━━━━━ Excerpted records ━━━━━
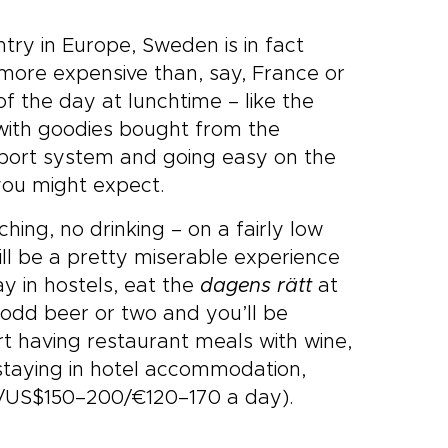
ry in Europe, Sweden is in fact
 more expensive than, say, France or
f the day at lunchtime – like the
 with goodies bought from the
nsport system and going easy on the
n you might expect.
ching, no drinking – on a fairly low
ll be a pretty miserable experience
ay in hostels, eat the
dagens rätt
at
 odd beer or two and you’ll be
t having restaurant meals with wine,
 staying in hotel accommodation,
0/US$150–200/€120–170 a day).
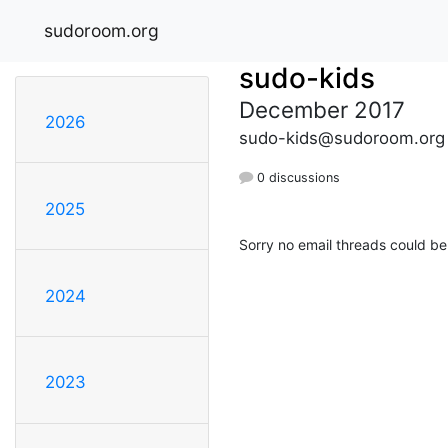
sudoroom.org
sudo-kids
December 2017
2026
sudo-kids@sudoroom.org
0 discussions
2025
Sorry no email threads could be
2024
2023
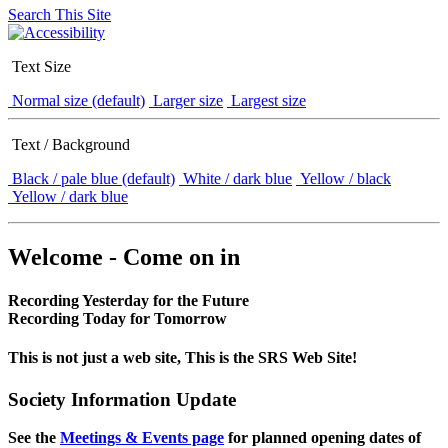
Search This Site
Text Size
Normal size (default)
Larger size
Largest size
Text / Background
Black / pale blue (default)
White / dark blue
Yellow / black
Yellow / dark blue
Welcome - Come on in
Recording Yesterday for the Future
Recording Today for Tomorrow
This is not just a web site, This is the SRS Web Site!
Society Information Update
See the
Meetings & Events page
for planned opening dates of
━━━━━
§ **What is expected**
Could you reproduce the text read from every entry above, line for line and exactly as it appears, leaving the pictures out of your answer?

§ **Task output**
ry in Europe, Sweden is in fact
 more expensive than, say, France or
f the day at lunchtime – like the
 with goodies bought from the
nsport system and going easy on the
n you might expect.
ching, no drinking – on a fairly low
ll be a pretty miserable experience
ay in hostels, eat the
dagens rätt
at
 odd beer or two and you’ll be
t having restaurant meals with wine,
 staying in hotel accommodation,
0/US$150–200/€120–170 a day).
sudoroom.org
sudo-kids
December 2017
2026
sudo-kids@sudoroom.org
0 discussions
2025
Sorry no email threads could be
2024
2023
Search This Site
Text Size
Normal size (default)
Larger size
Largest size
Text / Background
Black / pale blue (default)
White / dark blue
Yellow / black
Yellow / dark blue
Welcome - Come on in
Recording Yesterday for the Future
Recording Today for Tomorrow
This is not just a web site, This is the SRS Web Site!
Society Information Update
See the
Meetings & Events page
for planned opening dates of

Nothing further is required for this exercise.